Par ailleurs, Canal et Iliad ont évoqué les multiples écrans noirs résultant des différends entre broadcasters et câblo-opérateurs aux Etats-Unis. En 2013 par exemple, refusant de se plier aux demandes de rémunération de CBS, première chaîne nationale gratuite, Time Warner Cable avait cessé sa diffusion pendant un mois dans les régions de New York, Dallas et Los Angeles, avant de parvenir à un accord. Orange a également souligné qu’au Royaume-Uni, le principe d’une rémunération des chaînes gratuites a été écarté par le gouvernement au profit d’une balance des paiements égalitaire (« zero net fees ») entre éditeurs et distributeurs. En effet, suite à une consultation publique menée par le Ministère de la Culture, ce dernier a conclu que celle-ci conduirait à déstabiliser le marché.
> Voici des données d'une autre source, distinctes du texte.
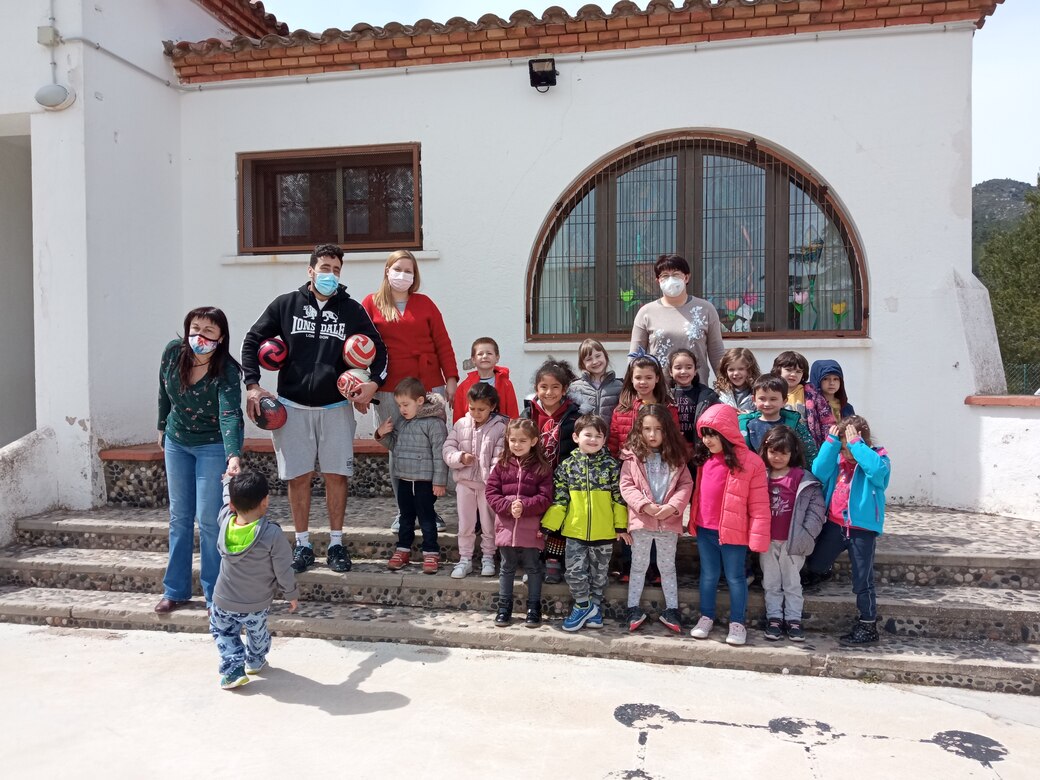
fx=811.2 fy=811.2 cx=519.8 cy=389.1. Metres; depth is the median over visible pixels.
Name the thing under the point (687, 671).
concrete pavement
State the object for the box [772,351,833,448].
child
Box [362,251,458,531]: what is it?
woman
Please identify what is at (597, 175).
arched window
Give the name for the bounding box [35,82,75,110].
wall lamp
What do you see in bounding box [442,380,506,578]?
child
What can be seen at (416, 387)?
child
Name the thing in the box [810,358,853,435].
child
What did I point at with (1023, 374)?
fence
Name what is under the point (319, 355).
man
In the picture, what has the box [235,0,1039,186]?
sky
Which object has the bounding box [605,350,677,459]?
child
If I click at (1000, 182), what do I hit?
hill
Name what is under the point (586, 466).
child
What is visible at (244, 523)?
child
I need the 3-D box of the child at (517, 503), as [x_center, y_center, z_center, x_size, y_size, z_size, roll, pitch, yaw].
[0.003,0.748,4.600,0.438,1.119,0.516,0,2,12]
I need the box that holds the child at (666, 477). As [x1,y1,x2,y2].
[616,406,692,634]
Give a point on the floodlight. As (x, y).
(532, 77)
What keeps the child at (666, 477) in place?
on the stone steps
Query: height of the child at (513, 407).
1.091 m
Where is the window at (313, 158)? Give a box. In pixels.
[237,143,421,253]
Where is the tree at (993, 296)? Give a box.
[976,174,1039,387]
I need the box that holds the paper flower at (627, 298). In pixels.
[619,288,636,310]
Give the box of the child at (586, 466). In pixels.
[543,415,628,630]
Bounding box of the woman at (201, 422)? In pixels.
[155,306,246,615]
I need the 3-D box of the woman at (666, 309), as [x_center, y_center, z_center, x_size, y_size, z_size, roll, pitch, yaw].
[1.081,-0.184,5.597,0.616,1.493,0.725,0,2,12]
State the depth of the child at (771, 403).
4.72 m
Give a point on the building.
(842, 184)
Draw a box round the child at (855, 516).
[809,412,889,643]
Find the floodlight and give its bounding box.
[528,57,557,91]
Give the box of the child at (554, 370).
[523,360,580,581]
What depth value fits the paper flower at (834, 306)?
6.39 m
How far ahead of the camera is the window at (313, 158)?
7.70 m
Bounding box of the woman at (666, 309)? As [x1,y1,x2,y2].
[628,253,726,383]
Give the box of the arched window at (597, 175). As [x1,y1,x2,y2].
[526,132,868,339]
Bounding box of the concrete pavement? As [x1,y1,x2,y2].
[0,621,1039,779]
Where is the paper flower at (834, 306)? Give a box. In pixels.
[830,301,848,324]
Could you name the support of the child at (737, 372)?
on the stone steps
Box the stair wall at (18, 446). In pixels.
[0,425,60,546]
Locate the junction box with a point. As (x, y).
(48, 38)
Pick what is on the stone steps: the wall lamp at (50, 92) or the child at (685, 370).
the child at (685, 370)
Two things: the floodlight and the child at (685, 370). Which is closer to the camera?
the child at (685, 370)
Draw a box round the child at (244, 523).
[208,467,295,689]
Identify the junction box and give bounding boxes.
[38,26,60,45]
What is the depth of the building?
6.87 m
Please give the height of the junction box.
0.152 m
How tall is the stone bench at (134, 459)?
0.472 m
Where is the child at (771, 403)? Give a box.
[738,375,815,465]
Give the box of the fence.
[1002,362,1039,394]
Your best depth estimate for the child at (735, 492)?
4.28 m
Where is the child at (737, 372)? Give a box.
[715,347,759,413]
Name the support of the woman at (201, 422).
on the stone steps
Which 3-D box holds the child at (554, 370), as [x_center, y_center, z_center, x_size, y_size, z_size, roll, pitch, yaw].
[0.190,0.499,4.944,0.459,1.273,0.530,0,2,12]
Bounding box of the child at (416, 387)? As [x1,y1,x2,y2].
[377,376,450,573]
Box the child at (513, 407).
[452,336,517,420]
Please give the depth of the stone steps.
4.87 m
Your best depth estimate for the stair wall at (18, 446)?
6.12 m
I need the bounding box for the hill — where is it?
[971,176,1036,260]
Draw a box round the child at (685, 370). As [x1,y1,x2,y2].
[665,350,717,454]
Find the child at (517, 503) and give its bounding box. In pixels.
[485,413,553,626]
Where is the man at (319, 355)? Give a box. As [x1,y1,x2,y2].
[241,243,385,577]
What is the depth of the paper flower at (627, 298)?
6.81 m
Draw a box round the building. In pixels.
[0,0,1016,523]
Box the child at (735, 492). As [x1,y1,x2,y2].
[688,398,772,645]
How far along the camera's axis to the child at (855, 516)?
4.26 m
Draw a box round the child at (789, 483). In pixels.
[758,426,825,638]
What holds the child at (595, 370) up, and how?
on the stone steps
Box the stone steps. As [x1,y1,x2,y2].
[0,498,1038,697]
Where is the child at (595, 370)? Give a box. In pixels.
[568,337,621,421]
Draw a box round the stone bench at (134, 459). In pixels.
[102,441,392,507]
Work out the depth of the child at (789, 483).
4.35 m

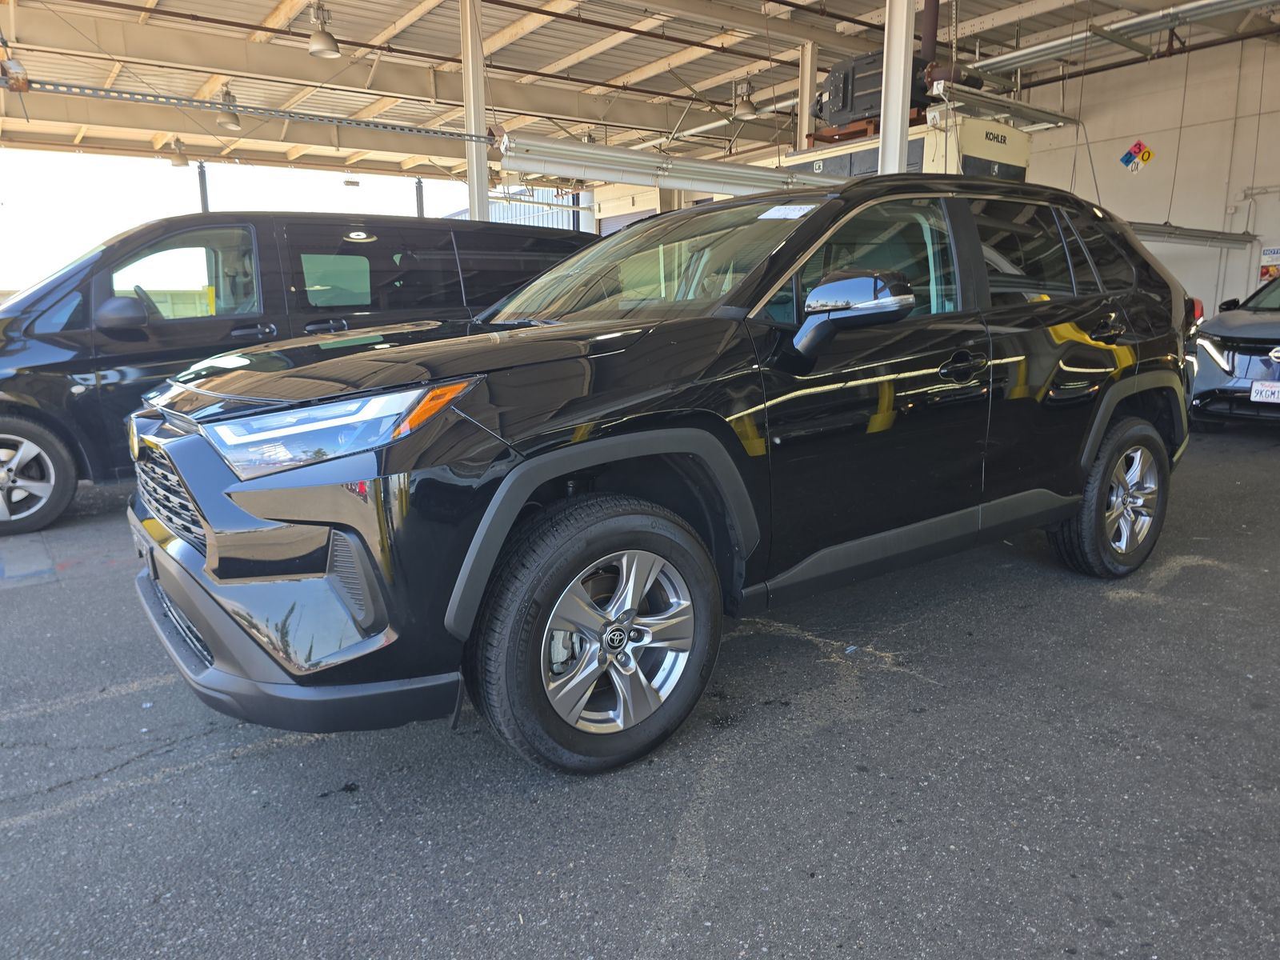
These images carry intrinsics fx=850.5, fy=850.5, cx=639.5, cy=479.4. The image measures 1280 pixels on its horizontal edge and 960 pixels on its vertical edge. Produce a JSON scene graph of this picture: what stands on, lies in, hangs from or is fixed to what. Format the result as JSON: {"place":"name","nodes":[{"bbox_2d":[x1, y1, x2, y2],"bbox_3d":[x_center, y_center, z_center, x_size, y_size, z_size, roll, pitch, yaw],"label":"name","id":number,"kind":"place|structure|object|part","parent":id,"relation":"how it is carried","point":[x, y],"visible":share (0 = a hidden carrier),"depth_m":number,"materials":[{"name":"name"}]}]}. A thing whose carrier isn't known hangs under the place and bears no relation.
{"place":"outdoors","nodes":[
{"label":"outdoors","id":0,"kind":"place"},
{"bbox_2d":[196,160,209,213],"bbox_3d":[-8.307,-4.314,16.453,0.232,3.692,0.236,-10,15,-36],"label":"metal post","id":1,"kind":"object","parent":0,"point":[205,194],"visible":0.33,"depth_m":16.15,"materials":[{"name":"grey metal"}]},
{"bbox_2d":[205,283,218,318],"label":"yellow post","id":2,"kind":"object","parent":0,"point":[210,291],"visible":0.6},
{"bbox_2d":[0,148,474,296],"label":"sky","id":3,"kind":"structure","parent":0,"point":[115,230],"materials":[{"name":"white"}]},
{"bbox_2d":[414,176,424,217],"bbox_3d":[-4.582,-4.671,18.001,0.229,3.567,0.233,-10,15,-36],"label":"metal post","id":4,"kind":"object","parent":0,"point":[420,214],"visible":0.32,"depth_m":17.70,"materials":[{"name":"grey metal"}]},
{"bbox_2d":[459,0,489,224],"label":"steel column","id":5,"kind":"structure","parent":0,"point":[483,162],"depth_m":9.22,"materials":[{"name":"white metal"}]},
{"bbox_2d":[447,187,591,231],"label":"metal building","id":6,"kind":"structure","parent":0,"point":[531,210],"depth_m":27.52,"materials":[{"name":"metal"}]},
{"bbox_2d":[0,423,1279,959],"label":"asphalt pavement","id":7,"kind":"structure","parent":0,"point":[650,897],"materials":[{"name":"grey asphalt"}]},
{"bbox_2d":[0,215,594,537],"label":"black van","id":8,"kind":"object","parent":7,"relation":"on","point":[41,380],"visible":0.61,"depth_m":5.48,"materials":[{"name":"black metal"}]},
{"label":"minivan wheel","id":9,"kind":"part","parent":8,"relation":"part of","materials":[{"name":"silver metal"}]},
{"label":"van mirror","id":10,"kind":"part","parent":8,"relation":"part of","materials":[{"name":"black mirror"}]},
{"label":"van window","id":11,"kind":"part","parent":8,"relation":"part of","materials":[{"name":"black glass"}]},
{"bbox_2d":[120,176,1200,778],"bbox_3d":[0.475,-0.350,3.683,4.603,1.650,2.006,-10,15,-36],"label":"black suv","id":12,"kind":"object","parent":7,"relation":"on","point":[1079,490],"visible":0.99,"depth_m":2.52,"materials":[{"name":"black metal"}]},
{"label":"grille","id":13,"kind":"part","parent":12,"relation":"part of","materials":[{"name":"black plastic"}]},
{"label":"bumper","id":14,"kind":"part","parent":12,"relation":"part of","materials":[{"name":"black plastic"}]},
{"label":"hood","id":15,"kind":"part","parent":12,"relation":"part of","materials":[{"name":"black metal"}]},
{"label":"wheel","id":16,"kind":"part","parent":12,"relation":"part of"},
{"label":"alloy rim","id":17,"kind":"part","parent":12,"relation":"part of","materials":[{"name":"silver metal"}]},
{"label":"windshield","id":18,"kind":"part","parent":12,"relation":"part of","materials":[{"name":"glass"}]},
{"bbox_2d":[757,203,816,218],"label":"windshield sticker","id":19,"kind":"object","parent":12,"relation":"attached to","point":[764,216],"visible":0.98,"depth_m":3.13,"materials":[{"name":"white paper"}]},
{"label":"mirror","id":20,"kind":"part","parent":12,"relation":"part of","materials":[{"name":"black mirror"}]},
{"label":"front door window","id":21,"kind":"part","parent":12,"relation":"part of","materials":[{"name":"glass"}]},
{"label":"front door handle","id":22,"kind":"part","parent":12,"relation":"part of","materials":[{"name":"black metal"}]},
{"label":"door window","id":23,"kind":"part","parent":12,"relation":"part of","materials":[{"name":"glass"}]},
{"label":"door handle","id":24,"kind":"part","parent":12,"relation":"part of","materials":[{"name":"black metal"}]},
{"label":"wheel","id":25,"kind":"part","parent":12,"relation":"part of","materials":[{"name":"black rubber"}]},
{"label":"taillight","id":26,"kind":"part","parent":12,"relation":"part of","materials":[{"name":"red"}]},
{"bbox_2d":[1188,272,1279,427],"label":"blue car","id":27,"kind":"object","parent":7,"relation":"on","point":[1257,348],"visible":0.87,"depth_m":7.22,"materials":[{"name":"metal"}]},
{"label":"headlight","id":28,"kind":"part","parent":27,"relation":"part of","materials":[{"name":"white plastic"}]},
{"bbox_2d":[1249,380,1279,403],"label":"license plate","id":29,"kind":"object","parent":27,"relation":"attached to","point":[1260,388],"visible":0.99,"depth_m":6.90,"materials":[{"name":"white metal"}]},
{"bbox_2d":[0,0,1279,189],"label":"canopy ceiling","id":30,"kind":"structure","parent":0,"point":[271,6],"materials":[{"name":"metal"}]},
{"bbox_2d":[168,137,189,166],"bbox_3d":[-8.218,-5.880,15.136,0.383,0.586,0.398,-10,15,-36],"label":"pendant lamp","id":31,"kind":"object","parent":30,"relation":"hanging from","point":[176,160],"visible":0.94,"depth_m":15.08,"materials":[{"name":"metal"}]},
{"bbox_2d":[216,87,242,129],"bbox_3d":[-6.089,-5.519,12.558,0.369,0.628,0.373,-10,15,-36],"label":"pendant lamp","id":32,"kind":"object","parent":30,"relation":"hanging from","point":[229,119],"visible":0.96,"depth_m":12.51,"materials":[{"name":"metal"}]},
{"bbox_2d":[4,78,499,142],"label":"metal strut","id":33,"kind":"object","parent":30,"relation":"hanging from","point":[417,130],"visible":0.98,"depth_m":7.98,"materials":[{"name":"grey metal"}]},
{"bbox_2d":[306,0,340,57],"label":"pendant lamp","id":34,"kind":"object","parent":30,"relation":"hanging from","point":[314,50],"visible":1,"depth_m":9.42,"materials":[{"name":"metal"}]},
{"bbox_2d":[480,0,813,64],"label":"pipe","id":35,"kind":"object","parent":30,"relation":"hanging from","point":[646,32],"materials":[{"name":"brown metal"}]},
{"bbox_2d":[496,132,840,198],"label":"fluorescent light","id":36,"kind":"object","parent":30,"relation":"hanging from","point":[605,176],"visible":0.81,"depth_m":8.13,"materials":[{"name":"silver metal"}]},
{"bbox_2d":[733,77,758,118],"bbox_3d":[1.614,-5.861,12.935,0.385,0.719,0.387,-10,15,-36],"label":"pendant lamp","id":37,"kind":"object","parent":30,"relation":"hanging from","point":[746,109],"visible":0.99,"depth_m":12.88,"materials":[{"name":"metal"}]},
{"bbox_2d":[919,0,939,64],"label":"exhaust pipe","id":38,"kind":"object","parent":30,"relation":"hanging from","point":[926,50],"visible":0.6,"depth_m":9.98,"materials":[{"name":"metal"}]},
{"bbox_2d":[931,83,1079,130],"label":"fluorescent light","id":39,"kind":"object","parent":30,"relation":"hanging from","point":[1022,111],"visible":0.86,"depth_m":9.46,"materials":[{"name":"metal"}]},
{"bbox_2d":[958,0,1277,75],"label":"pipe","id":40,"kind":"object","parent":30,"relation":"hanging from","point":[1042,46],"visible":0.95,"depth_m":9.49,"materials":[{"name":"silver metal"}]},
{"bbox_2d":[797,42,818,150],"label":"steel column","id":41,"kind":"structure","parent":0,"point":[804,98],"depth_m":12.25,"materials":[{"name":"white metal"}]},
{"bbox_2d":[878,0,915,175],"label":"steel column","id":42,"kind":"structure","parent":0,"point":[897,154],"depth_m":7.46,"materials":[{"name":"white metal"}]},
{"bbox_2d":[788,114,1031,178],"bbox_3d":[3.307,-3.085,11.152,2.315,2.694,3.015,-10,15,-36],"label":"unit","id":43,"kind":"object","parent":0,"point":[1022,162],"visible":0.24,"depth_m":9.92,"materials":[{"name":"beige metal"}]},
{"bbox_2d":[809,116,929,144],"bbox_3d":[2.999,-4.280,10.591,1.337,0.114,1.306,-10,15,-36],"label":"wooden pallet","id":44,"kind":"object","parent":43,"relation":"on","point":[825,138],"visible":0.32,"depth_m":10.31,"materials":[{"name":"brown wood"}]},
{"bbox_2d":[813,50,939,130],"bbox_3d":[2.967,-4.822,10.649,1.265,0.873,1.243,-10,15,-36],"label":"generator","id":45,"kind":"object","parent":43,"relation":"on","point":[844,103],"visible":0.56,"depth_m":10.32,"materials":[{"name":"black"}]},
{"bbox_2d":[1016,35,1279,326],"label":"wall","id":46,"kind":"structure","parent":0,"point":[1135,130],"depth_m":11.93,"materials":[{"name":"white paint"}]},
{"bbox_2d":[1118,140,1155,171],"bbox_3d":[7.014,-4.561,12.003,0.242,0.455,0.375,-10,15,-36],"label":"sign","id":47,"kind":"object","parent":46,"relation":"attached to","point":[1149,154],"visible":0.99,"depth_m":11.98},
{"bbox_2d":[1127,221,1259,248],"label":"fluorescent light","id":48,"kind":"object","parent":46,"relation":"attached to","point":[1212,238],"visible":0.63,"depth_m":10.23,"materials":[{"name":"metal"}]},
{"bbox_2d":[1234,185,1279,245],"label":"wall pipe","id":49,"kind":"object","parent":46,"relation":"attached to","point":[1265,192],"visible":0.82,"depth_m":11.89,"materials":[{"name":"white"}]},
{"bbox_2d":[1258,246,1279,282],"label":"wall sign","id":50,"kind":"object","parent":46,"relation":"attached to","point":[1268,270],"visible":0.84,"depth_m":11.47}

Enfin, le groupe SFR a évoqué la possibilité d’une répercussion des coûts engendrés par une rémunération des chaînes gratuites sur celle des chaînes thématiques indépendantes, qui sont « fragiles d’un point de vue financier ». De plus, Orange a rappelé l’obligation pour le distributeur de respecter un plan de numérotation qui serait remis en question par l’instauration d’une rémunération des chaînes du groupe TF1. Leur mise en avant par une numérotation favorable serait « un paradoxe » en cas de rémunération, d’après le distributeur.
A noter que la position de SFR sur ce dossier a fait l’objet de questionnements de la part du conseiller Nicolas About, alors que le groupe demande une rémunération aux autres distributeurs pour la reprise de sa nouvelle chaîne BFM Paris, actuellement disponible sur le canal 30 de la TNT en Ile-de-France et sur les box SFR. Reçue par plus de 10 millions de personnes, la chaîne est par définition « nationale gratuite ».